Ad eccezione del nostro pianeta, anche Marte, come tutti gli altri pianeti, prende il nome da un Dio, e nello specifico, da Ares/Marte (che fantasia!) il Dio della guerra.
Il suo colore rosso, lo caratterizza dagli altri pianeti, ma le osservazioni di questo pianeta, non sono molto facili e può essere osservato “bene” solo ogni due anni circa.
I suoi due satelliti naturali, Phobos e Demios vennero scoperti verso la fine del 1700.
Le caratteristiche principali di Marte sono:
Distanza da Sole: circa 228 milioni di km
Distanza dalla Terra: a causa dell’eccentricità della sua orbita la distanza varia da 55 a 100 milioni di Km
Rivoluzione Marziana: 686,979 giorni terrestri
Piano Orbitale: discostato di circa 1,85° da quello dell’eclittica
Massa: 11% di quella terrestre
Raggio Equatoriale: 3392,8 km.
Atmosfera Marziana:
Principalmente composta da biossido di Carbonio (circa il 95%), seguono poi l’azoto (2,7%), argon (1,6%), ossido di carbonio, ossigeno e vapore acqueo.
Una delle sue peculiarità sono le immense tempeste di sabbia che possono avvolgere interamente il pianeta e possono durare mesi.
La sua superficie, nell’emisfero meridionale, è un altipiano costellato da crateri causati dall’impatto di meteoriti. Gli studi effettuati sul pianeta rosso, indicano che a differenza della Terra, Marte non è suddiviso in placche e quindi privo di movimenti “tettonici”.
Nel passato, l’attività vulcanica fu intensa, e a riprova, moltissimi vulcani spuntano dalla superficie marziana. Il più alto vulcano in assoluto del nostro sistema solare è il Monte Olimpo il quale ha una base dal diametro di circa 600 km e uno sviluppo in altezza oltre i 27 Km.
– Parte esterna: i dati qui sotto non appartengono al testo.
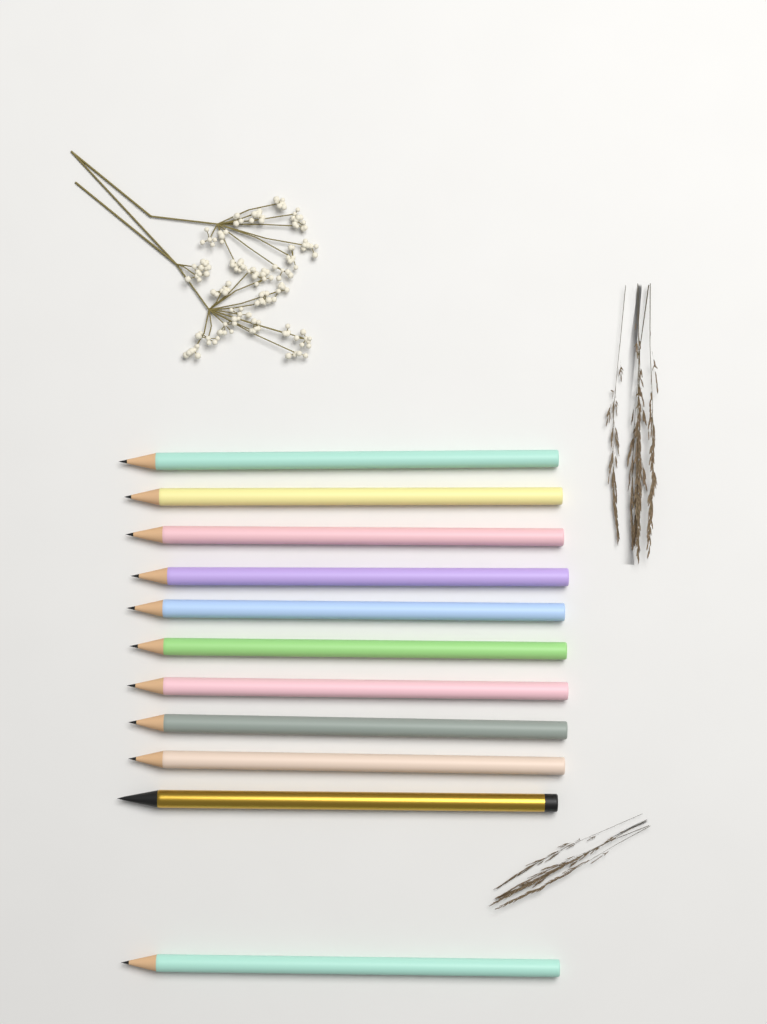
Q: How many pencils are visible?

Rispetto alla Terra, Marte ha una forza di gravità minore, e questo favorisce le eruzioni vulcaniche in quanto la lava su Marte, ha un peso specifico di poco maggiore a quello dell’acqua sulla Terra.
Il Canyon più grande di Marte è lungo circa 5000 km e largo almeno 500. La sua profondità è stimata attorno ai 6 Km. Questa gola viene chiamata Valles Marineris.
La sua estensione non è paragonabile a nessun Canyon presente sulla Terra, e ci sono ancora in corso molte discussioni sulla sua effettiva natura anche se a seguito della notizia che un tempo su Marte c’era l’acqua, molti ormai abbracciano l’ipotesi che questo sia il frutto dell’erosione di un corso d’acqua inimmaginabile.
Molte furono le missioni su Marte, a partitre dal Mariner 4 nel 1965.
Molte missioni furono atrettanti insuccessi ma possiamo dire che altre furono un completo successo.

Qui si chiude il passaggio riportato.